The Pan-African flag
The pansexual flag

== Controversies ==

=== UEFA Men's Euro 2020 ===
Rejection of the armband was first seen in 2021, when Wijnaldum wore it in a Men's Euro 2020 match against the Czech Republic that was held in Budapest, Hungary. The Hungarian government had shortly before passed a law that banned mentions of homosexuality and transgender issues in education. Dutch fans had also been stopped from taking rainbow flags into the stadium fan zone; UEFA said that any restrictions were made by local security and that it welcomed rainbow Pride symbols, adding that it had informed the Hungarian Football Federation that "rainbow-colored symbols are not political and in line with UEFA's #EqualGame campaign, which fights against all discrimination, including against the LGBTQI+ community, such flags will be allowed into the stadium."

=== 2022 Men's FIFA World Cup ===

European players who had previously worn rainbow armbands informed FIFA of their intention to continue with the gesture at the 2022 Men's FIFA World Cup, held in Qatar. Their plan to do so gained widespread attention in the days before the start of the tournament, due to increasing criticisms of Qatar's attitude towards homosexuality.

After having arrived at the tournament, the relevant associations were warned that players would be at minimum booked for wearing rainbow armbands, rather than just receive the expected fine; a joint statement by England, Wales, Belgium, Denmark, Germany, Switzerland and the Netherlands confirmed they would not wear the armband as doing so would affect players. With the decision from FIFA coming so late — despite having already established protocol on such equipment used under their auspices — as well as them "silencing anti-discrimination work within the game", was criticised.

Instead of the captains, several people associated with national teams wore the armband. Most prominent was queer BBC pundit and former England women's captain Alex Scott, who wore the armband while reporting on the England vs Iran match on 21 November. German interior minister Nancy Faeser attended Germany's first game at the World Cup on 23 November, where she wore the armband. UK sports minister Stuart Andrew, who is gay, wore it while attending the match between England and Wales.

The German Men's team were particularly critical of FIFA's decision to ban the armband. At their first game, the team covered their mouths in protest of being silenced. When the lack of armband caused one of their sponsors to drop out, the German football association replaced the sponsor's logo with the OneLove symbol in their press centre at the World Cup.

== Similar actions ==
In October 2017, Georgian footballer Guram Kashia wore a rainbow-striped captain's armband for Dutch club Vitesse (against Heracles Almelo) in support of LGBT rights, leading to backlash in his country and calls for him to step down from the Georgian Men's national team.

The popularity of the OneLove armband in European football, and though it is not only in support of LGBT+ rights, prompted some captains to also wear a fully rainbow design armband produced by British LGBT+ advocacy group Stonewall, which had promoted its rainbow laces campaign for LGBT+ visibility in sport since 2013.

Germany Men's captain Manuel Neuer wore a rainbow armband inspired by the campaign throughout the Men's Euro 2020 and at a pre-tournament friendly.

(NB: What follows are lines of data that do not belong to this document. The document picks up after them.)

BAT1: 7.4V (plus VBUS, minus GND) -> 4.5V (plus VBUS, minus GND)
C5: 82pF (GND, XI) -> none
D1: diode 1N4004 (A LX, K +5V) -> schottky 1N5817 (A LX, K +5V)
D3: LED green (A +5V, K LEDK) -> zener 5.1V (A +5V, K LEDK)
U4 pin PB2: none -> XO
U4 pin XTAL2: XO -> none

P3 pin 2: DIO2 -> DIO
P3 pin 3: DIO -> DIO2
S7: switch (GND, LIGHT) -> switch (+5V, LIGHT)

UEFA initially opened an investigation of Neuer and the German Football Association, suggesting his armband was a breach of political neutrality; the investigation closed with the determination that "the armband has been assessed as a team symbol for diversity and thus for a 'good cause.'" In the Men's Germany match against England at Wembley, after the investigation was dropped, Neuer continued to wear his rainbow armband and the three Lions' captain Harry Kane wore the OneLove armband. The match fell during June, a Pride Month; Kane had worn rainbow armbands on other occasions to no controversy, particularly in the Premier League for Tottenham, during Pride events.